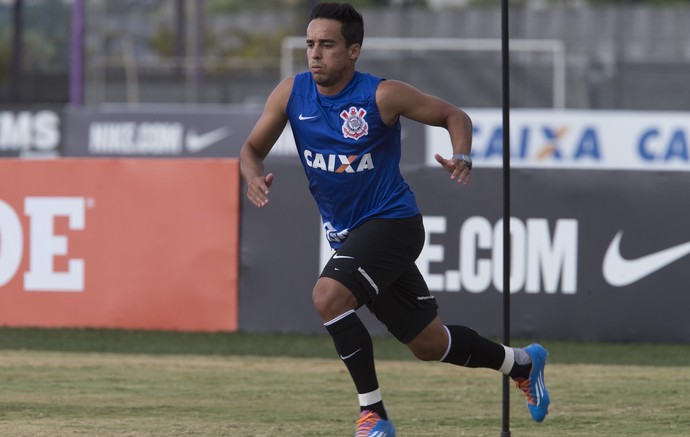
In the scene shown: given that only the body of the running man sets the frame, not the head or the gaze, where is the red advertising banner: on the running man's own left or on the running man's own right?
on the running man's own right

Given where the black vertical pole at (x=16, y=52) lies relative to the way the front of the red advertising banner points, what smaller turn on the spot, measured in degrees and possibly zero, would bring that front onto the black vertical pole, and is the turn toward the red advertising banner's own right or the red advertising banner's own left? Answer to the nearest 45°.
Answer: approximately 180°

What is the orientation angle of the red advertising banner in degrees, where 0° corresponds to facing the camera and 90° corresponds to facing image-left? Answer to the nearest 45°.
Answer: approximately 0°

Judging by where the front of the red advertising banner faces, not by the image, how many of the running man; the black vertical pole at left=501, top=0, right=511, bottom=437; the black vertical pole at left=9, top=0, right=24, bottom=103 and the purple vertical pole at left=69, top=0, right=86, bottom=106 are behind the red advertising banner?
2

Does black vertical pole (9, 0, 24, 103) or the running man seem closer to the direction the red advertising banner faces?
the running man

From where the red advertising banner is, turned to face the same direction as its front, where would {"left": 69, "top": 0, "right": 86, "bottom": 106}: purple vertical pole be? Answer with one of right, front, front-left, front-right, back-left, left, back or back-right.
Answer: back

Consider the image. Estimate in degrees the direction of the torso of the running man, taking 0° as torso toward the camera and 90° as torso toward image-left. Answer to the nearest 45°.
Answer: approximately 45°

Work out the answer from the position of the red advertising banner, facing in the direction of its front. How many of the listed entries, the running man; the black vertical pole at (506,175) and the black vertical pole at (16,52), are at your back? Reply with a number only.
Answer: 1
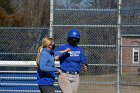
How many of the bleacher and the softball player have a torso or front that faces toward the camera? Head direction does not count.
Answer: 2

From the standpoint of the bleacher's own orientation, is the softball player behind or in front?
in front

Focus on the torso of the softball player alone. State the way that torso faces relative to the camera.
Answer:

**Work to be completed**
Copy all of the data above word for word, leaving out the pictures.

**Answer to this task**
In the scene shown: given that only the body of the running man sets the frame, not the head or the gaze, where is the red advertising banner: on the running man's own left or on the running man's own right?
on the running man's own right

Given where the black vertical pole at (x=16, y=52) lies relative to the way the front of the red advertising banner points, what smaller turn on the spot, measured in degrees and possibly zero, would bring that front onto the black vertical pole, and is the turn toward the red advertising banner's own right or the red advertising banner's own left? Answer to the nearest 45°.
Answer: approximately 180°

What is the orientation angle of the red advertising banner in degrees, where 0° corresponds to facing the camera and 90° corresponds to facing image-left? Answer to the nearest 45°.
Answer: approximately 0°

Judging by where the front of the red advertising banner faces, not by the image, how many of the running man; the black vertical pole at left=501, top=0, right=511, bottom=437; the black vertical pole at left=9, top=0, right=24, bottom=103 and the purple vertical pole at left=69, top=0, right=86, bottom=106 are behind the red advertising banner?
2

Does black vertical pole (9, 0, 24, 103) or the running man seem closer to the direction the red advertising banner faces?
the running man

From where the red advertising banner is, turned to face the same direction as its front, where would {"left": 69, "top": 0, "right": 86, "bottom": 106}: purple vertical pole be? Answer with one of right, front, front-left, front-right, back-left, left, back or back-right.
Answer: back

Consider the image. Estimate in degrees the direction of the torso of the running man, taking 0° as torso toward the camera and 90° as torso toward image-left. Answer to the nearest 45°.
Answer: approximately 45°

Work out the answer from the position of the red advertising banner, facing in the direction of its front. How many of the listed entries, the running man; the black vertical pole at (506,175) and the black vertical pole at (16,52), are at your back? Reply with a number only.
Answer: 1
How many of the bleacher and the softball player have a torso or front that faces toward the camera? Head direction does not count.
Answer: 2

From the standpoint of the bleacher's own orientation, is the softball player behind or in front?
in front

Focus on the torso of the softball player alone. State the way that torso faces relative to the camera.
Answer:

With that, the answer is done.